Mr. Ennis, whose late father, Jim, was a famous Everett High School coach, came from a branch of the Snohomish County "cradle of coaches."

The county produced Mike Price, now at University of Texas-El Paso; Keith Gilbertson, former coach at the University of Washington and now a Seahawks assistant; and Erickson, whose stops include the NFL's Seahawks and 49ers and two national titles at the University of Miami.

Mr. Ennis, an undersized Everett High School quarterback at 5 feet 6 inches and 150 pounds, played football at Santa Clara University, where he was an All-Coast defensive back, before entering coaching.

His death cast a shadow over Archbishop Murphy on Wednesday. Players wore their game jerseys to a prayer service and throughout the day.

"The kids are hurting," said Rick Stubrud, Mr. Ennis' brother-in-law who joined the staff this year and is expected to be named interim head coach.

Dave Lutes, former coach at Kentwood High School in Covington, battled Mr. Ennis' Renton teams in the late 1970s and '80s.

"You'd better have better talent than Terry, because if you don't he's going to outcoach you," Lutes said. "He had an incredible football mind."

Lutes recalled one year when Renton didn't have a girls soccer coach. Mr. Ennis volunteered.

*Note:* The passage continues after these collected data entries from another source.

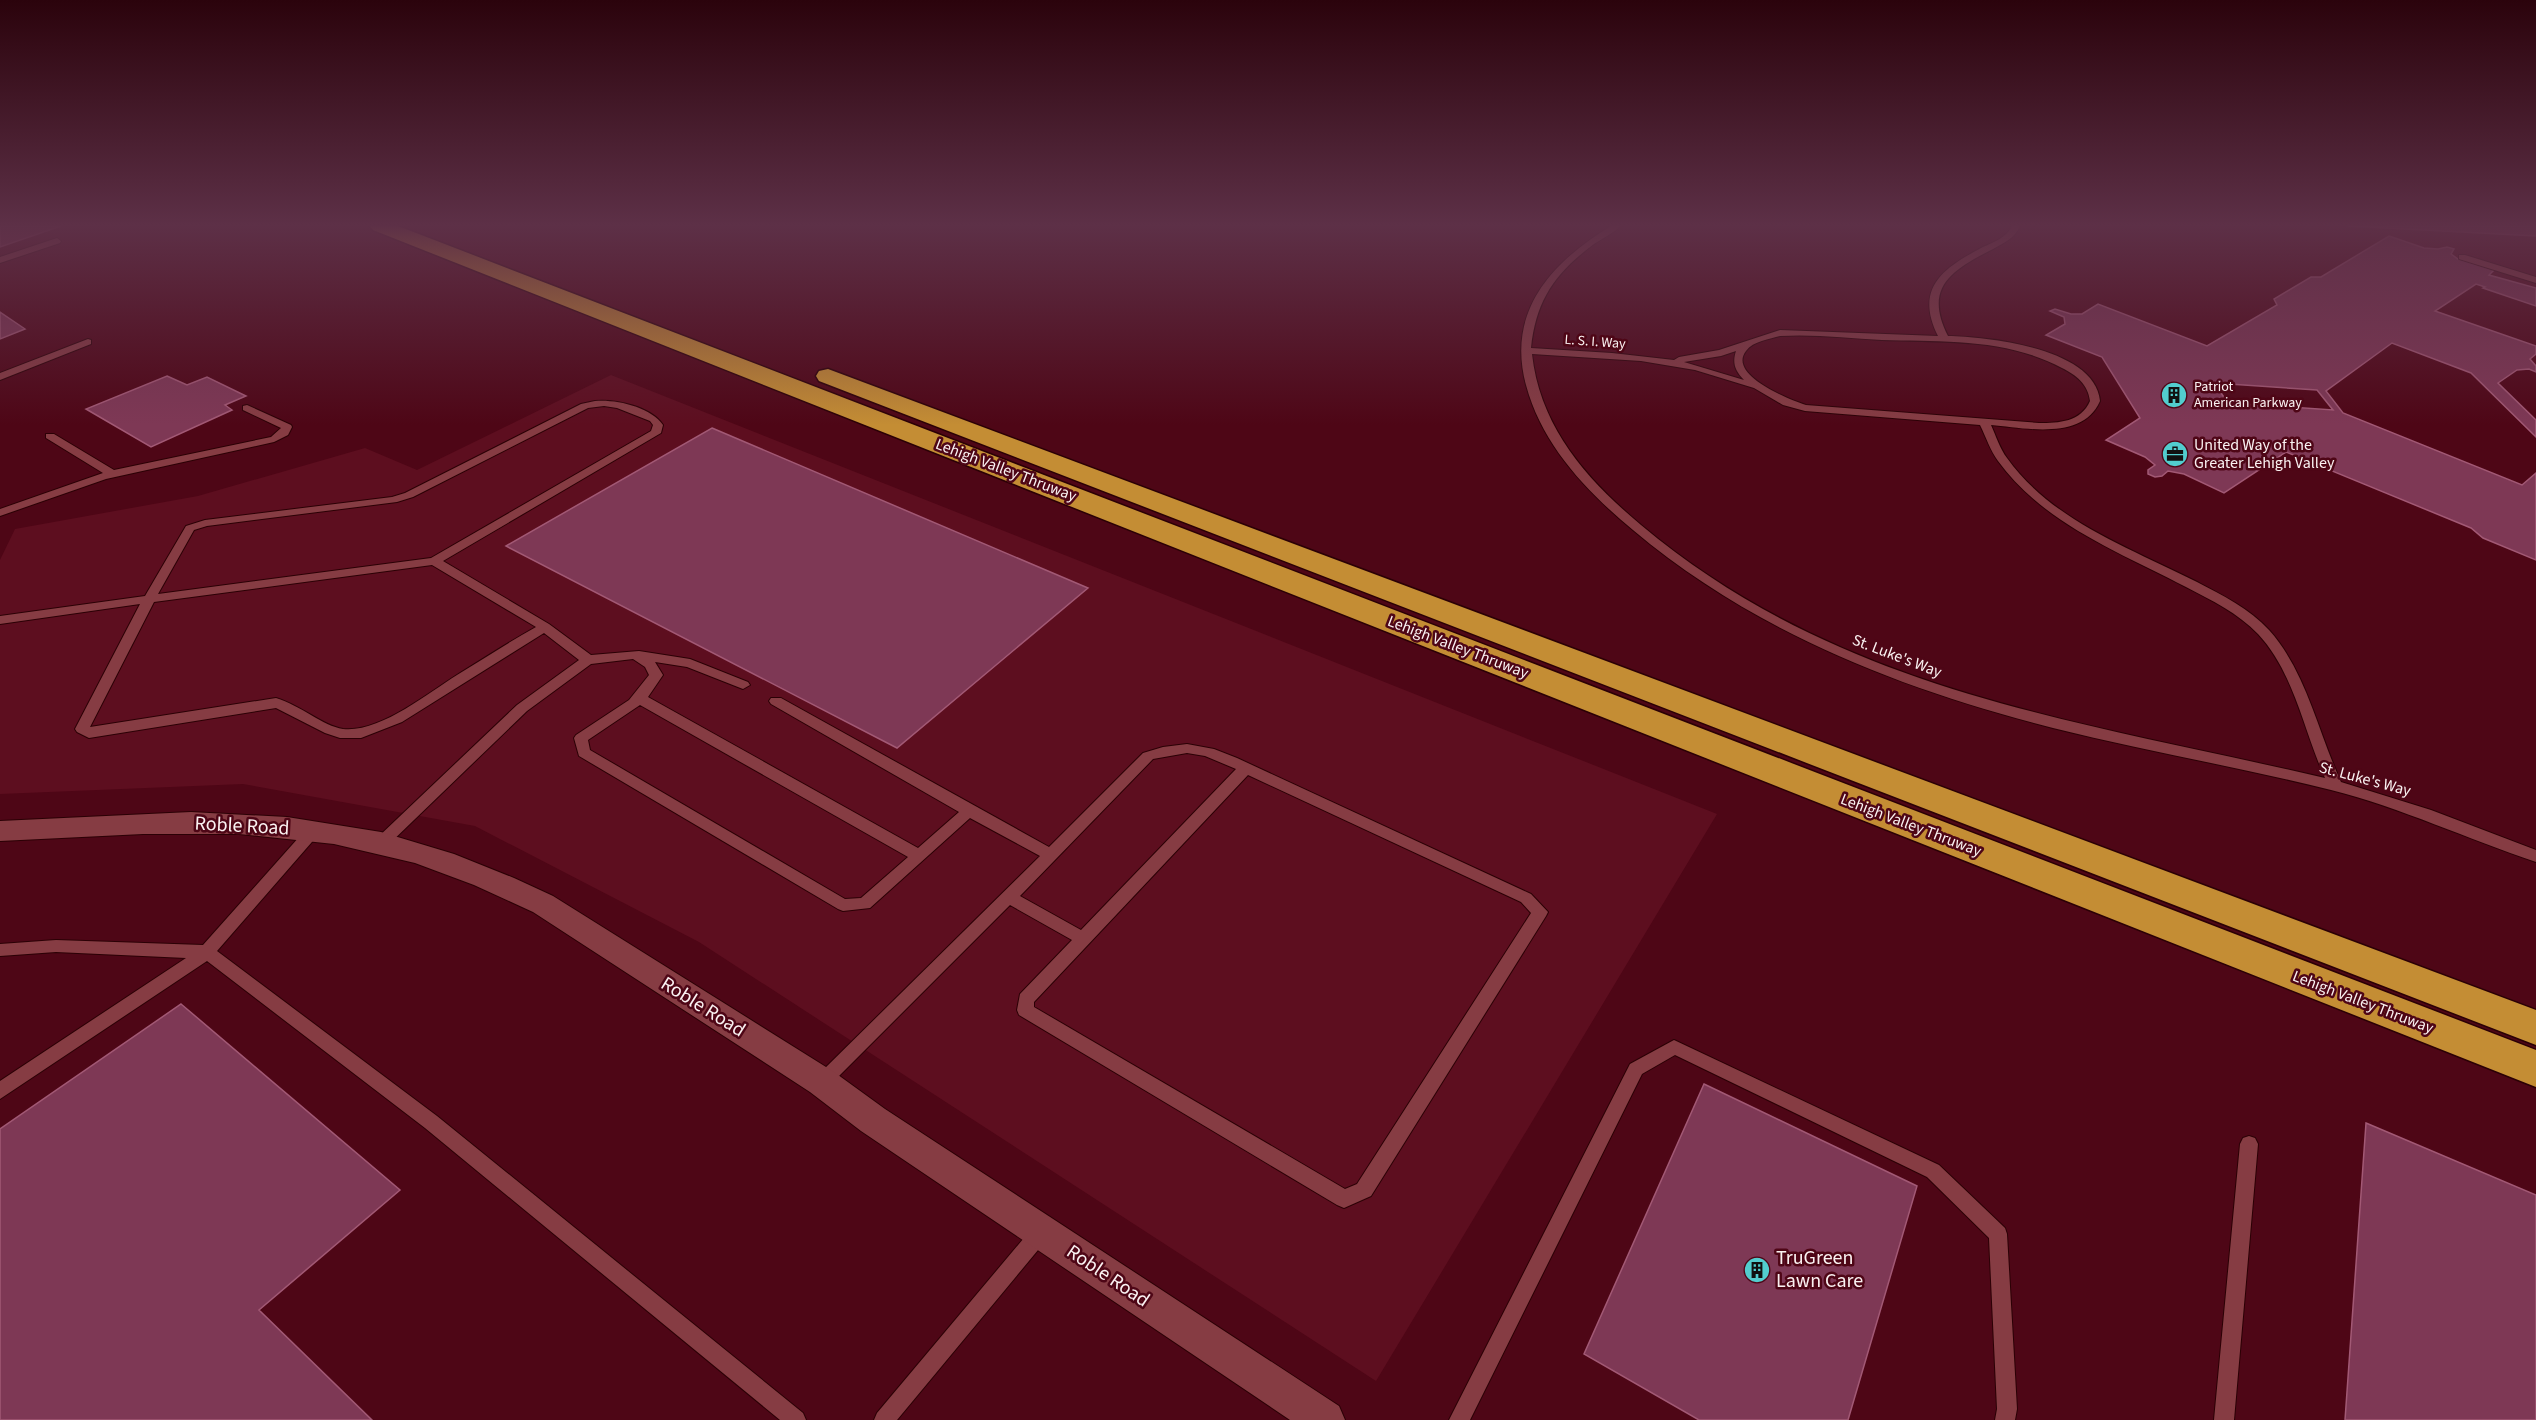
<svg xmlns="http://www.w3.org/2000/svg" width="2536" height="1420" font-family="'Source Sans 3',sans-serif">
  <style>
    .built { fill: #5d0e1f }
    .building { fill: #7e3855; stroke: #a25975; stroke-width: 1.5; fill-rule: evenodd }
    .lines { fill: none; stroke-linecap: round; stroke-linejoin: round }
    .service-casing { stroke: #2b0005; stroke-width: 2 }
    .minor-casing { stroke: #2b0005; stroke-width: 2 }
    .motorway-casing { stroke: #2b0005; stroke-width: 3 }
    .service { fill: #863c43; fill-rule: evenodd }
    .minor { fill: #863c43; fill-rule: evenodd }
    .motorway { fill: #c48d34; fill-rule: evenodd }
    .labels { text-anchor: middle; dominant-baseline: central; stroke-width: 5; stroke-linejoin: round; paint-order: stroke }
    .far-street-label { font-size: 14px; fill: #faf1f1; stroke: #4e0616 }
    .far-poi-label { font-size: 14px; fill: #faf1f1; stroke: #4e0616; text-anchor: start }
    .poi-label { font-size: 16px; fill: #faf1f1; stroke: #4e0616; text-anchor: start }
    .street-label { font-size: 16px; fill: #faf1f1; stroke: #4e0616 }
    .near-street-label { font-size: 20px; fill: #faf1f1; stroke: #4e0616 }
    .near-poi-label { font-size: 20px; fill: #faf1f1; stroke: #4e0616; text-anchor: start }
  </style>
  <rect width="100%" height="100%" fill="#4e0616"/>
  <path class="built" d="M611,375l1106,439 -341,567 -677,-439 -224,-116 -232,-42 -243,10v-234l15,-31 183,-33 167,-48 52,22z"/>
  <path class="building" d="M0,226h61l-61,21z
    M2348,226h188v10l-187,-10z
    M2389,236l35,12 14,1 9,-2 7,2 -3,5 7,5 36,11 -5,5 47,13v18l-53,-18 2,-1 -9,-3 -41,27 101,35v8l-6,5 6,7v6l-7,-3 -12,1 -19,13 38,37v17l-65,-64 -79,-30 -66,48 17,22 179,72 14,-12v87l-53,-22 -12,-10 -185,-76 -62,41 -40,-19 -16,-3 -6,5 -7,1 -7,-3v-4l7,-5 -10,-8 -39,-17 34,-22 -38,-61 -56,-22 19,-11 -1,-7 -14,-6 5,-2 16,5h11l16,-10 109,42 70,-41 -3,-6 37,-22h10zM2214,383l103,7 16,20 -105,-7z
    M0,312l25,17 -25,10z
    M167,376l20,9 20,-8 39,19 -21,9 7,5 -81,37 -65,-38z
    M712,428l376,160 -191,160 -391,-202z
    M181,1004l219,186 -141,120 113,110h-372v-291z
    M1704,1084l213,102 -69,234h-149l-115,-66z
    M2366,1123l170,72v225h-191z"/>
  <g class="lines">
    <g class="service-casing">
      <path id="service" d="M1611,226h10c-8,7 -18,12 -27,18 -39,29 -58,56 -63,104l81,5 62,7 5,-3 40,-7 61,-20 158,6c-24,-48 5,-68 45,-89 11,-5 23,-9 29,-21h8c-5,12 -16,17 -27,23 -41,21 -70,38 -45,87 40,1 147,12 152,65 -17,40 -75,27 -109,24 5,11 9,24 16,33 45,63 123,90 190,124 25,13 53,27 72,48 37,41 49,102 72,152l90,28 105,40v12c-69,-23 -134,-54 -205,-72 -92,-23 -186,-39 -278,-62 -152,-39 -299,-96 -420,-198 -46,-38 -91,-85 -107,-145 -20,-74 26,-123 85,-159zM1780,336c34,-2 68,2 102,4 61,2 124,-2 180,28 14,7 26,16 28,33 -9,21 -31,22 -51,22l-233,-18c-16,-5 -79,-30 -60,-54 7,-10 24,-12 34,-15zM1736,351c-4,12 -1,20 8,29l-60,-18 37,-6zM1532,354l109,7 54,9 59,18 29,17 22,6 175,14c6,12 10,25 18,36 46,63 121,91 188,126 25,13 52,26 72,47 36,38 46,98 67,144 -244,-57 -484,-85 -684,-253 -54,-45 -101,-98 -109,-171z
        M57,238l4,3 -1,2 -60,20v-6z
        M2459,255h6l71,22v6l-77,-24z
        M88,339l3,1v4l-91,36v-7z
        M595,401c21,-2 56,6 68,24l-2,8 -218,128 106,63 42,31 48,-4 51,8 58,23 2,3 -7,4 -56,-22 -32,-5 8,13 -15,22 270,151 41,-36 -188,-108 -2,-3 2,-3h10l268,149 94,-94 20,-6 24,-3 27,5 23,9 294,136 17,18 -2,4 -175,280 -27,12 -7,-3 -318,-190 -2,-5 3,-16 52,-54 -62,-35 -182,182 -6,3 -6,-3 -3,-5 3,-5 224,-221 -70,-38 -100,90 -27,3 -5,-2 -259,-153 -5,-18 2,-3 53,-35 20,-25 -4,-8 -12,-8 -42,5 -64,47 -141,136h-10l-2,-4 2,-4 141,-134 62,-45 -35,-27 -142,89 -41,16h-21l-15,-5 -49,-25 -187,30 -12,-6 -2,-3 65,-125 -140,20v-8l145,-20 41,-70 19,-6 187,-23 13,-4 176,-89zM604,406l13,2 33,13 3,4 -2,6 -220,127 -273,36 36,-64 13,-4 190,-24 16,-5 175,-89zM432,565l104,62c-27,15 -53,32 -79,48 -30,19 -78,58 -114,54 -20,-3 -43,-24 -67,-31l-186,29 64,-125zM640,705l268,152 -47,41 -16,1 -255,-149 -2,-10zM1187,753l18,3 31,13 -155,161 -61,-34 133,-137zM1248,775l273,127 10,11 -174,271 -12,5 -311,-182v-5z
        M247,405l44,20 1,2 -4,8 -14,7 -168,37 -106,37v-7l103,-36 -57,-35v-4h8l60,36 157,-33 10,-9 -38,-18v-4z
        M313,825l5,2 2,4 -2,4 -101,116 220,165 366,297 3,7h-26l-355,-292 -218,-167 -207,138v-18l186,-123 -130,-6 -56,4v-12l56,-4 147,5 105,-118z
        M1674,1040l265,125 66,63 2,6 10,175 -2,11h-20l2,-11 -8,-171 -62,-61 -252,-122 -33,19 -172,346h-21l181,-356z
        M2249,1136l6,2 3,6 -24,276h-20l26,-276 3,-6z
        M1041,1223l7,3 2,6 -2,6 -151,182h-23l3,-7 157,-187z"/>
    </g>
    <g class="minor-casing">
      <path id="minor" d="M191,812l96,5 94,15 73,22 60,24 39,18 281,176 51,37 454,297 6,14h-55l-429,-289 -51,-39 -277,-180 -59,-27 -59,-22 -81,-19 -95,-10h-96l-143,7v-20z"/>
    </g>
    <g class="motorway-casing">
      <path id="motorway" d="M370,226h28l2138,824v37l-2163,-857z
        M828,369l1708,641v35l-1717,-664 -3,-5 3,-5z"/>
    </g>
    <use href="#service" class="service"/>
    <use href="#minor" class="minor"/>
    <use href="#motorway" class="motorway"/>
  </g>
  <linearGradient id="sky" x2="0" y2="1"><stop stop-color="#2b030c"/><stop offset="0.53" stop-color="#5d3047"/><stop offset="1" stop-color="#5d3047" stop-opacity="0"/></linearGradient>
  <rect width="2536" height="425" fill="url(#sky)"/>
  <defs>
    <g id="building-disc" transform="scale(1.35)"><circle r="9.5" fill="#52cdce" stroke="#4e0616"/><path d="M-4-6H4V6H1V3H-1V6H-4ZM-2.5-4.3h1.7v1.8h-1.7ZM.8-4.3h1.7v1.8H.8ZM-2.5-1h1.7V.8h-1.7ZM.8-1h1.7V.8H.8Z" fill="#111"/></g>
    <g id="office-disc" transform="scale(1.35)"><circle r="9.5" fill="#52cdce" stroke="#4e0616"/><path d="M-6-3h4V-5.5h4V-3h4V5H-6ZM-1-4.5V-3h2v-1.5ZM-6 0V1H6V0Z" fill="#111"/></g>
  </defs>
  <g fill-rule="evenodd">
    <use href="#building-disc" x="2174" y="395"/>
    <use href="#office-disc" x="2175" y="454"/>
    <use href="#building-disc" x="1757" y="1270"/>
  </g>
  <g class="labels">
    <g class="far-street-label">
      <text transform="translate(1595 342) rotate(4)">L. S. I. Way</text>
    </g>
    <g class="far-poi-label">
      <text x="2194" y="387">Patriot<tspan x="2194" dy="16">American Parkway</tspan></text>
    </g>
    <g class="poi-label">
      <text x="2194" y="445">United Way of the<tspan x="2194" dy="18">Greater Lehigh Valley</tspan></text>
    </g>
    <g class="street-label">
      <text transform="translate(1006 470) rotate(21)">Lehigh Valley Thruway</text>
      <text transform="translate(1458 647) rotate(21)">Lehigh Valley Thruway</text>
      <text transform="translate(1897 656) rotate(21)">St. Luke's Way</text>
      <text transform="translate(2365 779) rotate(15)">St. Luke's Way</text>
      <text transform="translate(1911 825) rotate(21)">Lehigh Valley Thruway</text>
      <text transform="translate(2363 1002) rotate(21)">Lehigh Valley Thruway</text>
    </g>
    <g class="near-street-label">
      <text transform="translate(242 826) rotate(3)">Roble Road</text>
      <text transform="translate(703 1007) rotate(32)">Roble Road</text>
      <text transform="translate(1108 1276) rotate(34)">Roble Road</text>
    </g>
    <g class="near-poi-label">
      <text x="1776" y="1258">TruGreen<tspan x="1776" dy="23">Lawn Care</tspan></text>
    </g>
  </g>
</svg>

"He knew nothing about soccer," Lutes said, "but they won the league championship."

One indication of Mr. Ennis' impact was that more than 20 of his former players or assistants went on to become high-school head coaches in the state.

"He loved dealing with kids," Erickson said of Mr. Ennis. "You can't count the number of lives he influenced."

Friend and fellow coach Sid Otton, of Tumwater, whose 291 victories are the most in state history, talked to Mr. Ennis at his last game Saturday.

Otton said he considers Mr. Ennis coaching in that game "a tremendous act of courage."

"I'd see him go sit in a chair for a while then get up and call plays," Otton said. "He was doing what he loved to do."

Mr. Ennis is survived by his wife, Fran; son Joe; and daughters Jenny Leger and Amy Schaffler. Funeral arrangements are expected to be announced today.

Craig Smith: 206-464-8279 or csmith@seattletimes.com

Ennis' coaching record
Terry Ennis, who died Wednesday, had a record of 287-87 (.767), the second-most victories in state high-school football history:
Year School W-L
1971 Stanwood 6-4
1972 Stanwood 5-5
1973 Stanwood 11-1
1974 Bellarmine Prep 3-5
1975 Bellarmine Prep 2-6
1976 Bellarmine Prep 5-3
1977 Bellarmine Prep 6-3
1978 Renton 8-3
1979 Renton 7-3
1980 Renton 8-2
1981 Renton 6-3
1982 Renton 3-6
1983 Renton 6-4
1984 Renton 7-2
1985 Renton 6-3
1986 Renton 11-1
1987 Renton 9-1
1988 Cascade 5-4
1989 Cascade 8-2
1990 Cascade 8-2
1991 Cascade 12-1*
1992 Cascade 9-2
1993 Cascade 9-1
1994 Cascade 11-1
1995 Cascade 10-2
1996 Cascade 8-2
1997 Cascade 11-2
1998 Cascade 12-1
2000 Archbishop Murphy 3-5
2001 Archbishop Murphy 6-3
2002 Archbishop Murphy 12-1*
2003 Archbishop Murphy 14-0*
2004 Archbishop Murphy 13-1
2005 Archbishop Murphy 14-1
2006 Archbishop Murphy 11-1
2007 Archbishop Murphy 2-0
36 years Total 287-87
* State championships
Terry Ennis was a head coach for 36 years.